Tea Party Support for Immigration Reform Could Affect State GOP Convention
Texas Republicans said Wednesday’s endorsement of immigration reform by a national Tea Party leader should help conservatives keep the immigration policy the state’s Republican party adopted two years ago.
Mudslinging and harsh rhetoric on immigration by Republican candidates has sparked concern among some in the GOP that when it convenes next month, the Texas party might roll back the moderate position in took in 2012. That position, dubbed the "Texas Solution," included support for a secure border, along with alternatives to mass deportations and a national guest-worker program.
It was hailed by many immigration advocates as a sign that the GOP was shedding its traditional hardline stance on the issue, a position that had demanded security before immigration reform.
On Wednesday, Sal Russo, co-founder of the Tea Party Express, an influential national group that backs conservative candidates, told reporters during a conference call that it was time for conservatives to push ahead.
“We have a broken immigration system; it isn’t working. It’s flooding us with illegal immigrants, weakening our economy,” he said.
There are an estimated 11.5 million to 12 million undocumented immigrants in the U.S., including about 2 million in Texas.
Brad Bailey, a GOP strategist and cofounder of the Texas Immigration Solution, a conservative group that advocates immigration reform, said Russo’s support could help drown out the vocal minority in Texas who see mass deportation as the only solution.
“The more voices we have in support of this, the better it is,” he said. During a conference call with reporters, Bailey said the convention gives Republican stakeholders more time to discuss an issue.
“We have the ability to explain what the details of the Texas Solution are and what they are not,” he said. “This is not amnesty in any way, shape or form. This is a guest-worker program with very strict requirements, including background checks.”
Texas Land Commissioner Jerry Patterson, a key figure in recruiting supporters for the party’s immigration platform in 2012, said he was “cautiously optimistic” the position would hold. He said some Republicans could be swayed if the platform is explained clearly. But others, he added, are unyielding in their opposition .
“For lack of a better term, they are just innately biased on the whole concept,” he said. “I guess you can call them nativists.
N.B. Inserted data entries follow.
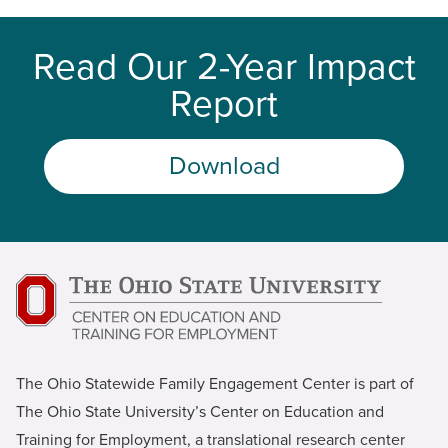
Read Our 2-Year Impact
Report
Download
The Ohio Statewide Family Engagement Center is part of
The Ohio State University’s Center on Education and
Training for Employment, a translational research center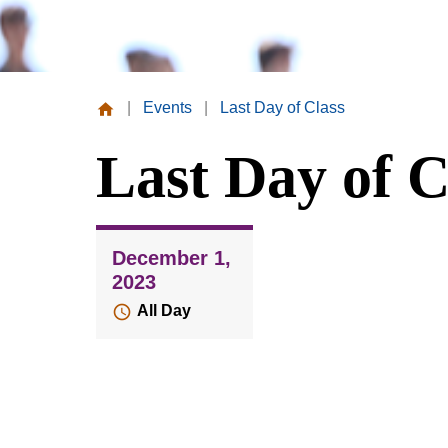
|
Events
|
Last Day of Class
Missouri
Last Day of C
Valley
College
December 1,
2023
All Day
They keep coming back to a bumper-sticker cliché.”
In an op-ed published Wednesday by Roll Call, Russo said conservatives should not allow the “misty-eyed ideals of some of the liberal do-gooder reformers” to have their way on immigration.
Bill Hammond, the president of the Texas Association of Business, said the humane approach would be to allow students who came to the U.S. illegally a chance to earn citizenship. “The only country those kids know is America. Let’s come up with a common-sense solution,” he said.